Exported files must follow the output format described below. If the file does not conform to this structure, VOLT will not be able to parse it, generate 3D models, or display it in the UI.
Why This Design
The node-based architecture means you can connect as many plugins as you want. You can add new algorithms to analyze your simulations simply by connecting and configuring nodes — just like building workflows in N8N.
This is what defines VOLT: "I can run any algorithm on any simulation — just give me the steps and the executable." You always work with the state of the art without depending on any specific VOLT version, because you can always import new plugins.
Export Node
The Export Node takes an Exposure Node's output file and generates 3D models for visualization in the UI. Currently supported exporters:
| Exporter | Description |
|---|---|
| Dislocation Exporter | Builds a 3D model of dislocation lines. |
| Mesh Exporter | Exports a mesh surface. |
| Atomistic Exporter | Exports an atom point cloud. |
| Chart Exporter | Coming soon. |
The 3D model construction for the Dislocation, Mesh, and Atomistic exporters is handled by SpatialAssembler — a tool developed by VOLT Labs.
Output File Format
Every file exported by a plugin must be in MessagePack (.msgpack) format. The underlying JSON structure must follow this schema:
{
"main_listing": {
...
},
"sub_listings": {
"sublisting-name": {
...
}
},
"per-atom-properties": {
...
}
}The specific contents of each section vary per plugin and are documented in each plugin's page.
Storage and Data Flow
After a plugin finishes execution, the exported .msgpack files and any generated 3D models are uploaded to block storage. VOLT itself does not store any of this data — everything lives on the team's clusters.

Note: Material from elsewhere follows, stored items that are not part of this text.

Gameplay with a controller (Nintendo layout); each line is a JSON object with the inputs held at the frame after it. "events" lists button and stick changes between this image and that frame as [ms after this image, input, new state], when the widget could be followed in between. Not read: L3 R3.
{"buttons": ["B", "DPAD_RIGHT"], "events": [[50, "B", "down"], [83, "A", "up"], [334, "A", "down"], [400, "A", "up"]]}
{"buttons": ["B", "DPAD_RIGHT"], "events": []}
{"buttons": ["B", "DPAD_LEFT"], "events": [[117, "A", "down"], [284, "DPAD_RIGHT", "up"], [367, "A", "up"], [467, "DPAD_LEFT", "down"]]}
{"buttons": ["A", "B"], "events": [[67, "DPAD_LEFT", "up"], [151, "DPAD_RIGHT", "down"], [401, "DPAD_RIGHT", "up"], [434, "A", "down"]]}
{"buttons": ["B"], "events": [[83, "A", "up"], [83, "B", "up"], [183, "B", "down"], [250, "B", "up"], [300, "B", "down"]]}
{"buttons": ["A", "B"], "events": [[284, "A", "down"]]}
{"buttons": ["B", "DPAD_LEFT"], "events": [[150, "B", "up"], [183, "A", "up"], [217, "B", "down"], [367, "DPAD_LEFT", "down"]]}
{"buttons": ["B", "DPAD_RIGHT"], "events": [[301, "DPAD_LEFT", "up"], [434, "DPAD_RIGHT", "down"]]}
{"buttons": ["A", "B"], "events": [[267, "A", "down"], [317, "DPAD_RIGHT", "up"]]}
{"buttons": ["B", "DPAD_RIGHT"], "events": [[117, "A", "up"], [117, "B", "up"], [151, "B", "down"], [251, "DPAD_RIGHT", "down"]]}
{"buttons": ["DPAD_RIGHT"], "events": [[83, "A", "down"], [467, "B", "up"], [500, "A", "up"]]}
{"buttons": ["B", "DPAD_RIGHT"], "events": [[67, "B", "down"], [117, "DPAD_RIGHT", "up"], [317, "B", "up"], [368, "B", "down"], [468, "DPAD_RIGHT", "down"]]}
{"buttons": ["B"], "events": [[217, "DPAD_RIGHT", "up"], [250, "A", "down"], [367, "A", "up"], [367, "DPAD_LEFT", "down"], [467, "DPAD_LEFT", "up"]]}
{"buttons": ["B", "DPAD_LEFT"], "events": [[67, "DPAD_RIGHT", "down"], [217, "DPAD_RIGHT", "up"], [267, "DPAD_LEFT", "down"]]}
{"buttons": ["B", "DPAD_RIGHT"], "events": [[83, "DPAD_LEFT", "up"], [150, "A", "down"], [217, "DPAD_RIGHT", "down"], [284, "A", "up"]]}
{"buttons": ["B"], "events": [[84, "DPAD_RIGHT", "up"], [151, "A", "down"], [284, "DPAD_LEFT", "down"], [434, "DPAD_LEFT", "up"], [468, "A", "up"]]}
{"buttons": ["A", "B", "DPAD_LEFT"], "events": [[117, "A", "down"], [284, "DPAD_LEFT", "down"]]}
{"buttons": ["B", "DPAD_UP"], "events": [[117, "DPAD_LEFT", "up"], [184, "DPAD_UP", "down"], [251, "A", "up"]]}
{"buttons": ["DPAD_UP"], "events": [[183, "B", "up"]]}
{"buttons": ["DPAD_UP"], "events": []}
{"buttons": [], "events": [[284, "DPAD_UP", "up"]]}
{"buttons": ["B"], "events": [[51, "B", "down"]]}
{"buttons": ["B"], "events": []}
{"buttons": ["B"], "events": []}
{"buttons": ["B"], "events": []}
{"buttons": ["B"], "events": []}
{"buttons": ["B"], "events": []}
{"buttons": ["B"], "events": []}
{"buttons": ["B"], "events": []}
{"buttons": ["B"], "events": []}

Each cluster has 4 services deployed, including:
- MongoDB — Stores
main_listingandsub_listingsdata for fast querying. - MinIO — Acts as the block storage server where
.msgpackfiles and 3D models are uploaded.
When a user requests results through the UI, the VOLT server forwards the request to the cluster daemon of the team that owns the data. The daemon retrieves the files from MinIO and the listings from MongoDB, then sends them back.
This architecture is what makes VOLT scalable. Since all data lives on the team's clusters, if you run out of storage or compute resources, you simply connect another cluster.